Missouri River – #RedRoadtoDC

Jul. 22, 2021 South Dakota

We invite you to join the House of Tears Carvers and our partners on the Red Road to DC at a blessing ceremony for the Missouri River on Thursday, July 22nd, 2021, as we continue our journey to draw attention and action to sacred sites and Indigenous rights.

This event is open to the public; you may RSVP to join us in-person on Facebook. (Livestream availability will be dependent on day-of conditions, as will the exact start time – RSVP to be notified when the Livestream is available and always check our social media accounts for updates and notifications.)

The program from 9am to 12:30pm will center the discussion on the rights of the Missouri River. Then, from 1:30pm-5:30pm, we will welcome the totem pole and carvers to share about their journey to bring attention to the importance of sacred sites and hold a prayer ceremony of Unification for the Red Road to DC Journey. A special performance will be done by artists, singer and danger Jackie Bird. The event is hosted by the Ihanktonwan Treaty Committee, Yankton Sioux Business and Claims Committee, Brave Heart Society and in cooperation with the Red Road to DC Totem Pole partners.

▶ [PROVIDED DATA]:
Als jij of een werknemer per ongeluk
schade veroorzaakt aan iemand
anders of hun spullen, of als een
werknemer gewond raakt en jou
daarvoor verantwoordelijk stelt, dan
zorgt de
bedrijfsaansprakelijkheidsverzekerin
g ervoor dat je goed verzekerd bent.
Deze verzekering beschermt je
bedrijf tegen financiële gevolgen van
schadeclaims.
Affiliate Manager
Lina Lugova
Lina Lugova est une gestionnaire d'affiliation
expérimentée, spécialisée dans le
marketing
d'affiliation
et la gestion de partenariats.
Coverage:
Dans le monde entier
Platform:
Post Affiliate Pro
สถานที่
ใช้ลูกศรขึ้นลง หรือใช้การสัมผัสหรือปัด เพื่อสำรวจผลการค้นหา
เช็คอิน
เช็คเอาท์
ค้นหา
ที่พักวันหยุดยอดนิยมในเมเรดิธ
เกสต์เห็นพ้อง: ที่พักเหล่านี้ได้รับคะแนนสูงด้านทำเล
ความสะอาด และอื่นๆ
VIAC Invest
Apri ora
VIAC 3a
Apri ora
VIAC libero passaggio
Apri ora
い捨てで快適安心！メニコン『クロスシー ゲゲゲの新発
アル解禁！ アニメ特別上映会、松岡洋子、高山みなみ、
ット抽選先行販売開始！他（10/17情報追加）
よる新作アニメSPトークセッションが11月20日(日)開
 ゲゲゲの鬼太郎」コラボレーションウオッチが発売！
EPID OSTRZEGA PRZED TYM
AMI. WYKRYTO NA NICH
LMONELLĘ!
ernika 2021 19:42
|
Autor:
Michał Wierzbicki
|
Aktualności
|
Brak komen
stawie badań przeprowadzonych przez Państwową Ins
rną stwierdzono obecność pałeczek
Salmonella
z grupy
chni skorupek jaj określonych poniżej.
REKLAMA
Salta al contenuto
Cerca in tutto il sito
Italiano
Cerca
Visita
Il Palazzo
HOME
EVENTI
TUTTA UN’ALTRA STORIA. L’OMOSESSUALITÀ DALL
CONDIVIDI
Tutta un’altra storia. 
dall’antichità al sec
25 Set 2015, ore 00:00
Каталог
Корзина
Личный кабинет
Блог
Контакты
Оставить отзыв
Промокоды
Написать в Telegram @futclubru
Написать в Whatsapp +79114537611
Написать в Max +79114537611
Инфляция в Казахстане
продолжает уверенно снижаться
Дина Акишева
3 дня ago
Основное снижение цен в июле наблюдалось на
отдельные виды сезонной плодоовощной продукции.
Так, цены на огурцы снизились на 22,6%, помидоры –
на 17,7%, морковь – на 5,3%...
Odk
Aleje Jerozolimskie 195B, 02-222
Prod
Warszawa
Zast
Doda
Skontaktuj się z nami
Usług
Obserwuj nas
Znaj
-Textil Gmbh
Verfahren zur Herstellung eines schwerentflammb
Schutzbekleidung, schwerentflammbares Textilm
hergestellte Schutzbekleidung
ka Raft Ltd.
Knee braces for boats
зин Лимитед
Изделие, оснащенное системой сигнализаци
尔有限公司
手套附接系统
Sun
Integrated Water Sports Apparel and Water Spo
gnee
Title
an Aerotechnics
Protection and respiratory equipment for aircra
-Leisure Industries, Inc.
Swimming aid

▶ [PROBLEMS TO WORK ON]:
1. In the Missouri River ceremony announcement, during which hours is the program on the rights of the Missouri River held?
2. Write the next part of the Missouri River ceremony announcement, picking up after its final sentence.

▶ [ANSWERS TO THE PROBLEMS]:
1. From 9am to 12:30pm.

2.
The Missouri River

Dakota/Lakota/Nakota communities are working to pass a resolution recognizing the sovereignty and rights of the Mni Sosa (Missouri River.) The Missouri River is currently managed for economic imperatives, rather than ecological or culturally competent imperatives. The goals are: to restore the rights of the spirit of their river through promulgation of resolutions for local Traditional Societies, Oceti Sakowin Tribal Governments, and regional Tribal Alliances; to continue and complement their current Biocultural Region work to re-indigenize the landscape and hydroscape; and to protect their river from conflicts over water that have been prophesized, and establish buffer zones that they create with their Indigenous narrative in the Missouri River Watershed.

The Yankton Sioux are confronting threats to the Missouri River Cultural Bioregion that include the building of the Keystone XL pipeline and “man-camps” of pipeline workers, and the continuing pandemic in a state that refuses to follow public health guidelines and openly promotes racism and violates the principles of tribal sovereignty. Historically, federal environmental policy and leadership have favored extractive industries.

Traditional leaders want to restore the Ihanktonwan inherent Indigenous rights to be caretakers of the land and water of the region—a model for advancing tribal sovereignty in environmental and cultural protection through braiding thousands of years of knowledge and contemporary science to exercise the legal and inherent right to govern in the interests of humanity.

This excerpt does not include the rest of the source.